Thursdays, Fridays and Saturdays, you can buy them fresh next door in
his tiny shrimp-farm market, the state's first, and cook 'em up at home.
" Word is getting around,
but people are still surprised when they
stop in," he says of the shop attached
to his Seafood Systems Inc. research center
and pilot shrimp farm.
The market, open since October,
is almost incidental to his ultimate goal:
to build an environmentally friendly, bio-secure
commercial shrimp farm in Michigan, a project
he says would spawn a new industry in the
state, creating both production and processing
jobs and generating about $5 million annually
in its initial phase. In five years, he says,
expansions could increase sales to $50 million
to $75 million a year.
It would be the first commercially
producing indoor shrimp farm in the world,
says Allen, 56, who has built, run and consulted
for shrimp farms all over the globe. An Adrian
native and University of Michigan graduate,
he returned here from Belize, in Latin America,
in 1990 to raise his family "where my
roots are," he says.
In Okemos, he has invested more than $2 million of private capital and
worked for 11 years on his proprietary indoor saltwater farming techniques,
including five years testing them in his barn-size commercial pilot farm.
Now, he says, he's ready to build the full-scale commercial facility.
But he is finding it may be
easier to grow crustaceans in the middle
of Michigan than it is to get state-backed
grants or low-interest loans to take the
next steps and launch the plant.
" All these grant programs
are aimed at the auto industry, the high
tech industry, the health care industry,
and yet there's nothing that allows agriculture,
or specifically aquaculture and shrimp, to
qualify," he says.
Partly as a result, the first
facility using his technology is likely to
open in New Jersey, but he says he is determined
to build an inland shrimp industry in Michigan.

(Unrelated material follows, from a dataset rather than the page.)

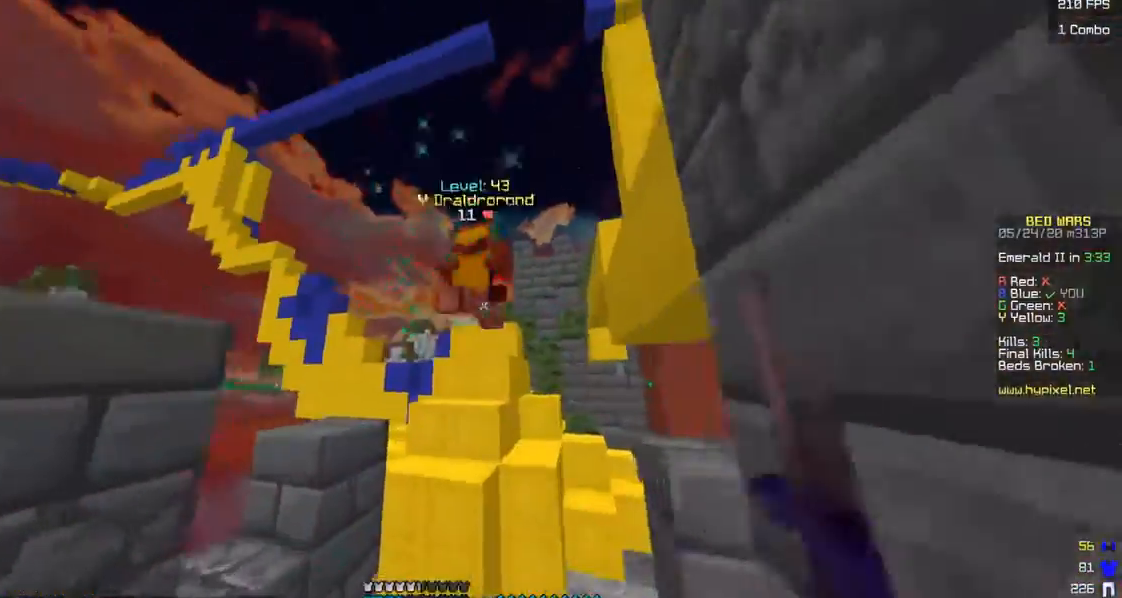
{"keys": ["w"], "mouse": ["left"], "events": [[450, "mouse_left", "up"], [500, "mouse_left", "down"]]}
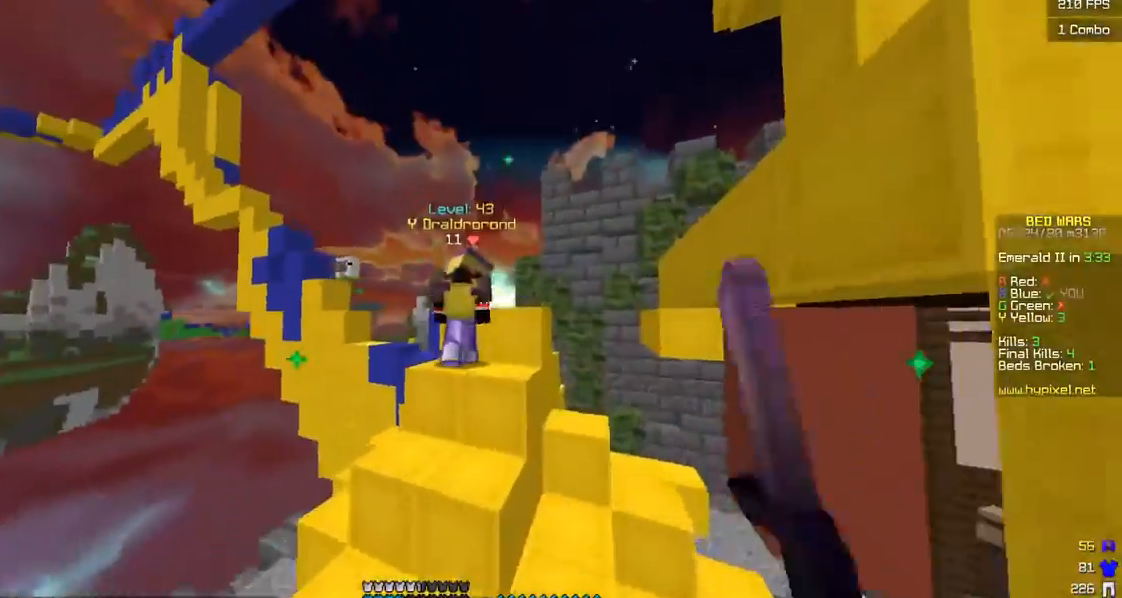
{"keys": ["d", "w"], "mouse": [], "events": [[83, "mouse_left", "up"], [150, "mouse_left", "down"], [250, "mouse_left", "up"], [300, "mouse_left", "down"], [383, "mouse_left", "up"], [400, "d", "down"]]}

" If you're not a contributor
and you're not a lobbyist, nobody pays any
attention to you," he says in frustration. "Hey,
we're aquaculturists -- we don't have lobbyists."
So a couple of weeks ago,
he was back in Lansing, handing out samples
of Michigan shrimp cocktail and telling his
story -- and the shrimp's -- to any legislator
willing to listen.
He makes a strong case for
the potential of a food whose availability
and popularity have grown dramatically. According
to the Commerce Department, shrimp passed
tuna as America's most-consumed seafood in
2001 and sales are still climbing. From 1995
to 2003 -- as foreign imports grew, pushing
prices down -- annual U.S. shrimp consumption
leaped from 2.5 pounds to 4 pounds per person.
American Gulf Coast shrimpers catch only
about 10 percent of U.S. demand, according
to Anthony Ostrowski, director of the U.S.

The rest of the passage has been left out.